Mais Subhadra se sent suivie dans la rue par une étrangère.
Plusieurs fois.
Pendant des mois.
Leur rencontre a lieu devant un magasin d’instruments de musique où Subhadra rêve devant un cithare.
L’étrangère lui prend la main…Et pour la première fois Subhadra va connaître le désir et s’y abandonner.
Cela parait un peu "sirupeux" de le raconter comme cela mais en fait la force de ce roman vient de l’importance de la transgression. En Inde, en 2004, en pleine campagne électorale de Sonia Gandhi ( l' Italienne, l'étrangère), Subhadra, presque morte depuis si longtemps, chemine vers la vie à travers son émancipation, l’apprentissage de sa féminité, de sa sensualité…
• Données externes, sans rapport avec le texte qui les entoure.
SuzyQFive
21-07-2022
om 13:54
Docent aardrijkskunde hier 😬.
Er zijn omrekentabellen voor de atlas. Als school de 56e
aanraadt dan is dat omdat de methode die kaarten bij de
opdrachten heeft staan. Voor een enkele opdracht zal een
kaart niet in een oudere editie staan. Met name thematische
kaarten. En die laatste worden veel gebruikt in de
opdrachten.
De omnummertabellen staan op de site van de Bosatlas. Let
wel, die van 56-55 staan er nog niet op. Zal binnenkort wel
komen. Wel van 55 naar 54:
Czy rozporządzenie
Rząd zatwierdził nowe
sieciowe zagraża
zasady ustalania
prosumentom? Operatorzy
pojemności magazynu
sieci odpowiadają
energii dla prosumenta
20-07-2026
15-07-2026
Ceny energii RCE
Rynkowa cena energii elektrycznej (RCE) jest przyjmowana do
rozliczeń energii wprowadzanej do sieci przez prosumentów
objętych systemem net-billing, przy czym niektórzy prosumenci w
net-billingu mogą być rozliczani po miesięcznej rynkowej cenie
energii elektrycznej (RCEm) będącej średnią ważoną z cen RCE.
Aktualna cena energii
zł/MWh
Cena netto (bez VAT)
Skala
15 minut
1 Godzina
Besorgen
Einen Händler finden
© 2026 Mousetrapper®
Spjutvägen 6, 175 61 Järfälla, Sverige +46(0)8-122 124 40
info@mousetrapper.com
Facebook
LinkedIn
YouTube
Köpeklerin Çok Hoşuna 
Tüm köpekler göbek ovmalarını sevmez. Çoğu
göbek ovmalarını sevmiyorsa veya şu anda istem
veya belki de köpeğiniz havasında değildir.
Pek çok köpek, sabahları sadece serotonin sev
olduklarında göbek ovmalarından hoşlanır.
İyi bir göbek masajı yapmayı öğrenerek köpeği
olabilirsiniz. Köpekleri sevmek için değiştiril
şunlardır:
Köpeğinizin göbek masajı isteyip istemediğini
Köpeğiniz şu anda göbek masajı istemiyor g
"Mais en réalité, quelle fierté y a-t-il dans tous ces gestes habituels ? Qui se soucie de sa manière de faire les choses ? Qui remarque que les oignons sont émincés avec une régularité parfaite, qu'elle hache à la main des monceaux d'ail et de gingembre, qu'elle garde jalousement la recette de son mélange d'épices pour le curry de poisson ? La cuisine n'offre aux femmes comme elle qu'une illusion de pouvoir, camouflant à peine la soumission qu'elle exige d'elles en réalité. La brève satisfaction des bouches repues de la famille, avant que ne recommencent les corvées à l'infini. Les repas, haut lieu de la journée, cathédrale organique construite par les femmes, grand art de leurs mains habiles, finissent tous au même endroit : dans les W.C. Elle plonge la main dans la farine arrosée d'eau chaude pour préparer la pâte à chapatis. Ses doigts malaxent le mélange élastique avec leur dextérité habituelle. Mais, aujourd'hui, il lui semble que le plaisir de ce toucher n'est pas de la même nature. Il s'est mis à parler, sans qu'elle s'en rende compte, un autre langage : celui de celle qu'elle est devenue."
L’autre femme est aussi intéressante…Cette étrangère, qui est là en Inde et qui écrit…Qui écrit cette histoire…Qui la vit ...
" Elle s'est tournée pour partir sans même me voir, rentrée en elle-même, inatteignable. Elle a resserré le pan de son sari sur ses épaules. Sous la finesse du tissu, l'échancrure de la blouse laisse entrevoir une poitrine abondante. Peut-être n'est-elle même pas consciente de son attrait ? Peut-être n'y a-t-il eu personne pour le lui apprendre et réveiller en elle quelque orgueil endormi, quelque secrète vanité ? J'ai perçu en elle la promesse d'une musique qui n'avait pas encore été jouée et qui, même désaccordée, contiendrait sa secrète harmonie. Suffirait-il de jouer en virtuose de l'instrument pour l'allumer de lumières et de couleurs nouvelles et franchir ses ténèbres ? "
L’étrangère qui écrit choisit pour l’héroïne le nom de Bimala, parce que cette femme pour elle est le personnage d’un film de Satyajjit Ray ( réalisateur indien essentiel), La maison et le monde (adapté du roman du prix Nobel de littérature, Rabindranath Tagore, écrit en 1905.)
Subhadra participera-t-elle au pèlerinage des femmes ménopausées, qui apprennent à sentir l'odeur de leur propre bûcher, acceptant "de n'être plus rien qu'un bout de chiffon dans le noir, qui s'embrase dans la dernière luminosité accordée au corps, celle du bûcher" et en respirant "l'odeur des corps brûlés, annonciatrice du bruit que fera le leur lorsqu'ils se retrouvera sur le bûcher, entouré du bref grésillement de leurs chagrins".
_________________
"Faire du théâtre c'est exorciser les démons de notre Personnage. Pourrais-je dire: si j'ai fait du théâtre, c'était pour m'éviter de jouer la comédie dans la vie."